Image source, Nigel Hunt

Nigel Hunt, 60, is one of the lucky patients in that he has not faced disruption so far.

Nigel was diagnosed with bowel cancer last year and his treatment is keeping his cancer at bay at the moment.

He says his chemotherapy has fallen on a strike day previously and not been cancelled.

“I find myself having to both support and not support the junior doctors,” he said.

“I support them because they have been treated badly and they do deserve a decent pay rise.”

But he says when they do strike he worries his treatment will be affected so as a patient he has concerns.

Toni Rush, 34, from West Yorkshire, is less sympathetic. She was due to have an operation on an anal fissure on Wednesday, but this has now been put back to mid-March

She has been struggling with the problem for a year.

“To have waited so long and to have the operation cancelled just like that… it’s annoying and frustrating – and I’m by no means in the worst position,” she said.

How far apart are the two sides?

Junior doctors received a pay rise averaging nearly 9% this financial year – and during talks at the end of last year, the option of an extra 3% on top of that was discussed.

But those talks ended in early December without a deal being reached.
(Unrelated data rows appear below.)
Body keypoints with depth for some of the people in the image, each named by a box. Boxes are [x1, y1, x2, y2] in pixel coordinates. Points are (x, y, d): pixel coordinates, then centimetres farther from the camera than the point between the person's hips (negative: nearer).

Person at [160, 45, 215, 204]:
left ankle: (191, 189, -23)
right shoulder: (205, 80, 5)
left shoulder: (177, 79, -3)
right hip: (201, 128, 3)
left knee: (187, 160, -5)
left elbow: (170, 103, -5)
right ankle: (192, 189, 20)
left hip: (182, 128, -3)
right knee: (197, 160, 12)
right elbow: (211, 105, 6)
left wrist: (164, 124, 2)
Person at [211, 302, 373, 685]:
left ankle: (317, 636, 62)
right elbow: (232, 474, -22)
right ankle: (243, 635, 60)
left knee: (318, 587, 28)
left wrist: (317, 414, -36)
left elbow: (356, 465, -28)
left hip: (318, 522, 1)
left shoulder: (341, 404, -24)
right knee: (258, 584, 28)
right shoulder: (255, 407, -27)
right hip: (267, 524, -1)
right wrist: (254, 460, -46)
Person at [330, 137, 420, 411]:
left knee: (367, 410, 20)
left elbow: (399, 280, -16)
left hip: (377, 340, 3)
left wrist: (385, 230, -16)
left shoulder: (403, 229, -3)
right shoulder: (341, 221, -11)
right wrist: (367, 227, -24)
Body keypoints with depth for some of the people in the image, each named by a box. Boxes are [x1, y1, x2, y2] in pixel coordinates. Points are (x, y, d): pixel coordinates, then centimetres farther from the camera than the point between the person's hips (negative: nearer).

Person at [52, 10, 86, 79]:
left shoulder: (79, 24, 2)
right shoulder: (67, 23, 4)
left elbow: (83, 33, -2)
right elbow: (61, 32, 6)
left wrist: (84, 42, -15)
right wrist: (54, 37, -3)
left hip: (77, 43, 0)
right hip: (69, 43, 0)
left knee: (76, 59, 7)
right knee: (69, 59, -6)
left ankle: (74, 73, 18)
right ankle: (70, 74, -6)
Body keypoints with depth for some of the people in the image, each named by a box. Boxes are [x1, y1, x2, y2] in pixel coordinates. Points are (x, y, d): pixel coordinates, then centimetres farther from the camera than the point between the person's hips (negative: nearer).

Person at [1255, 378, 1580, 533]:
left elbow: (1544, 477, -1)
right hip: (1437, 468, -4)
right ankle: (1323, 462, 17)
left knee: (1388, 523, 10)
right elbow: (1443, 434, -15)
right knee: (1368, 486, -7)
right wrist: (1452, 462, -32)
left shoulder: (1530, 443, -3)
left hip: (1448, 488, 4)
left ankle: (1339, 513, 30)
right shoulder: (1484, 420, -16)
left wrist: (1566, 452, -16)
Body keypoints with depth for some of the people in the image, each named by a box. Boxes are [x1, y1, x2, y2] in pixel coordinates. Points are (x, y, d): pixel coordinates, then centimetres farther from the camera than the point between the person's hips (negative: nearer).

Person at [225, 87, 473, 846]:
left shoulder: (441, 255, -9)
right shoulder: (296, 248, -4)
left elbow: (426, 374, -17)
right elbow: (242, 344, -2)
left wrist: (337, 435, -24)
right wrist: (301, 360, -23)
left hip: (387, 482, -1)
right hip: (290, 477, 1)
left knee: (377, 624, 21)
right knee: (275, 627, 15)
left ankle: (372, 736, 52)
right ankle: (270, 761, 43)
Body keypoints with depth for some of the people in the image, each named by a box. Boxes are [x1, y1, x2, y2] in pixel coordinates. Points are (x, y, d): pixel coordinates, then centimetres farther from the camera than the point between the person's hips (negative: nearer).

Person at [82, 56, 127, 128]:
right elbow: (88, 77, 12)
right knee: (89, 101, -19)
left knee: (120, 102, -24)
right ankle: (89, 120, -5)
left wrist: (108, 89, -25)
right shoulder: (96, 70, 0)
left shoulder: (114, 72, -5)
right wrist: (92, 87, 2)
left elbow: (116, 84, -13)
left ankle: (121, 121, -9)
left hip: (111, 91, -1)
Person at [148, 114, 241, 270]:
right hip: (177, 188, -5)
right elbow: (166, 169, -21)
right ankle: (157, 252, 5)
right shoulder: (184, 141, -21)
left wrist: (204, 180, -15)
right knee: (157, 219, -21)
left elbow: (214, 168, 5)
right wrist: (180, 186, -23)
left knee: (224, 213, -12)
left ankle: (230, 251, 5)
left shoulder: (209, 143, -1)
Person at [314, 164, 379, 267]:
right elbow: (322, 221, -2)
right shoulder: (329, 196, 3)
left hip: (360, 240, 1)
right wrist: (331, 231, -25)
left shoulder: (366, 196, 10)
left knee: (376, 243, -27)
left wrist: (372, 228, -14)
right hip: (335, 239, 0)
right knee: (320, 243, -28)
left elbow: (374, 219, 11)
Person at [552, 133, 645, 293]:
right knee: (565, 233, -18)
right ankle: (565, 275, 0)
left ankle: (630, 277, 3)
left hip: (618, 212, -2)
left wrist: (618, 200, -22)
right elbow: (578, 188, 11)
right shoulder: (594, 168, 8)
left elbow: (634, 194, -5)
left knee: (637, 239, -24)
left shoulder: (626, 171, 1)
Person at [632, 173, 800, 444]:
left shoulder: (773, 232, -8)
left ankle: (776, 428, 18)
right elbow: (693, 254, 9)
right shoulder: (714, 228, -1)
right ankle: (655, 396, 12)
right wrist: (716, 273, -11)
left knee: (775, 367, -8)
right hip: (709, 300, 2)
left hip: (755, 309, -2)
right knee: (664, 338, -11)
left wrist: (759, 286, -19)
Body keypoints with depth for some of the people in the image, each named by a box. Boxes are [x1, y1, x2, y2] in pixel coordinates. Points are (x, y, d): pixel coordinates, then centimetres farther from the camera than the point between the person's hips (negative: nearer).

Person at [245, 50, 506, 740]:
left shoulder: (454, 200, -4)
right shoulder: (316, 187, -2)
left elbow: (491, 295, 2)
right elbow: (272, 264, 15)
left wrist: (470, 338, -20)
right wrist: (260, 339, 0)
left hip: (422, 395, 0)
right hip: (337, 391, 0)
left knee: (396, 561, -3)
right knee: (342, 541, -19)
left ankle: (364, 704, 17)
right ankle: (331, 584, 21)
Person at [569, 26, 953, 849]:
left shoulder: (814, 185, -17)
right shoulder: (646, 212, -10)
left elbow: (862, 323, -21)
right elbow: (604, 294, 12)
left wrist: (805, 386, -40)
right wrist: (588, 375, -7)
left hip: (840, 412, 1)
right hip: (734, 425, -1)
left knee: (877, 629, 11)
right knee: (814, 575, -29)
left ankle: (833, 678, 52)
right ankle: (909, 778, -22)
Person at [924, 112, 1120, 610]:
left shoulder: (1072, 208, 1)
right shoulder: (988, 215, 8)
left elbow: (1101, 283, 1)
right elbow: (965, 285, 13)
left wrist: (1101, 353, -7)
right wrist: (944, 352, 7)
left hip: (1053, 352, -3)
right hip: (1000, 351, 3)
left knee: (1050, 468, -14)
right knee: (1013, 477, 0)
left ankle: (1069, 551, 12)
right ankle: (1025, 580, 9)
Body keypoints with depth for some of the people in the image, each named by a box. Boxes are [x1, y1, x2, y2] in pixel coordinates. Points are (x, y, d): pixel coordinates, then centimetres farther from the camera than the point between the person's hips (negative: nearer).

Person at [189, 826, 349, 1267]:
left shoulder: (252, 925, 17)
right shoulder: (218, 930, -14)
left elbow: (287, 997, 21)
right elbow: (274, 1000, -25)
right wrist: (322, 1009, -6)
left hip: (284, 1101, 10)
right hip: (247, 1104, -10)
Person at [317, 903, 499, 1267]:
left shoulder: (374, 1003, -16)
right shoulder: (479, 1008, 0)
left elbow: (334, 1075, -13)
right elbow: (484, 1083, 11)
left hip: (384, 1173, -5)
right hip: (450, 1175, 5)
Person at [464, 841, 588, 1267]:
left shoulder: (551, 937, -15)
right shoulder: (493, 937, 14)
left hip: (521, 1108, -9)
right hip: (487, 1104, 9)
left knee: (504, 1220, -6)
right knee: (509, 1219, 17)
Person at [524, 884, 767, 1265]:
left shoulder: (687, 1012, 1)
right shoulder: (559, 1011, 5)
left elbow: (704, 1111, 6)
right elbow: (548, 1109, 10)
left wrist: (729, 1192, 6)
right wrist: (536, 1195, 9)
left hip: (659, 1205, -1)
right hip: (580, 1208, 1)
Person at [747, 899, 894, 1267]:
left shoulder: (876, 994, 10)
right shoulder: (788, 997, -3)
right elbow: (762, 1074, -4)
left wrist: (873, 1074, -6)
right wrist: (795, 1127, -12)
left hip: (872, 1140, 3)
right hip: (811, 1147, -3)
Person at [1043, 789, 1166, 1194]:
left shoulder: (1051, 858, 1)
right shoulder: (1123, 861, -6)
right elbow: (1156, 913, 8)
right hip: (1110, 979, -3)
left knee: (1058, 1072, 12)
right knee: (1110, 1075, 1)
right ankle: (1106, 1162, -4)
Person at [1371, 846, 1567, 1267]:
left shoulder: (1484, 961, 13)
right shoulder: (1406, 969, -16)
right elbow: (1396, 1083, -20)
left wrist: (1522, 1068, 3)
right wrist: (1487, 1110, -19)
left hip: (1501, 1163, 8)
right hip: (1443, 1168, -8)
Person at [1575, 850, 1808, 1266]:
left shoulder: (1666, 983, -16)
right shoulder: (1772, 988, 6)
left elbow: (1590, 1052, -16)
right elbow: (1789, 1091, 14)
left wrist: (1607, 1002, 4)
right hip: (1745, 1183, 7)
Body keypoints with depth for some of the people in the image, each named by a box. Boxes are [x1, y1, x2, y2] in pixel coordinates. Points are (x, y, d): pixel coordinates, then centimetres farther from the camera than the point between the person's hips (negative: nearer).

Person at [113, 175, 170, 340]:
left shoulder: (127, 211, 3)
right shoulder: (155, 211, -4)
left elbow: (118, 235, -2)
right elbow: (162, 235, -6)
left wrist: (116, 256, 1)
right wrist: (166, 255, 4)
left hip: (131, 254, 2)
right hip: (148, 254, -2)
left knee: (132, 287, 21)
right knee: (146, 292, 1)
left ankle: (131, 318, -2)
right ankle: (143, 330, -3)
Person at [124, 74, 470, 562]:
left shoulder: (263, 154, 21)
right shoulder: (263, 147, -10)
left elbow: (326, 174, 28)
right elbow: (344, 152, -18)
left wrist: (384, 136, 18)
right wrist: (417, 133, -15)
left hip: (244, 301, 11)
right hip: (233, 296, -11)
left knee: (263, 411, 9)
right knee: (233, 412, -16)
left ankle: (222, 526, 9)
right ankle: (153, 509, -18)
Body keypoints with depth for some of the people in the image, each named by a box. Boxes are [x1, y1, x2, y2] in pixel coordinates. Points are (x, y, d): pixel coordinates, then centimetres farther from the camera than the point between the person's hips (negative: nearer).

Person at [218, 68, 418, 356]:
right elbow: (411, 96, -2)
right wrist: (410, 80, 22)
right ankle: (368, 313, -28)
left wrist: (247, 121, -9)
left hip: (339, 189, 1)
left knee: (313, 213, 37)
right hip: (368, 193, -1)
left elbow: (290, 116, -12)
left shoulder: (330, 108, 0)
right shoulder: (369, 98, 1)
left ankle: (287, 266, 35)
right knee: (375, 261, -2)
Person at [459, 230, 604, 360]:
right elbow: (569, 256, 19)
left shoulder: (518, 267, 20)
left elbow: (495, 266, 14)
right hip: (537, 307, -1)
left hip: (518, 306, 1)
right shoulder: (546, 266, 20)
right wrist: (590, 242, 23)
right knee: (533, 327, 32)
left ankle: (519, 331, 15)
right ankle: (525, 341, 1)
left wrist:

The BMA is after 35% to make up for what it says is 15 years of below-inflation pay rises.

Chart showing junior doctors basic pay at each point on the pay scale in England showing pay is 6% plus £1,250 higher in 2023-24 compared with 2022-23; starting at £32,398 for those on the bottom rung of the pay scale moving up to £63,152 for those on the top level.

There have been no formal talks since those negotiations ended and the BMA is boycotting the pay review process for next year, refusing to provide evidence to the independent pay review body that makes recommendations on pay rises.

Instead, the union is balloting members for a new six-month strike mandate.

This strike is the last one the BMA can hold under the current mandate as it expires at the end of the month.

The results of the ballot are expected in late March.

Consultants in England have taken part in walkouts as well, but no further action is planned as talks take place between the government and the BMA. A fresh pay offer was narrowly rejected by BMA members last month.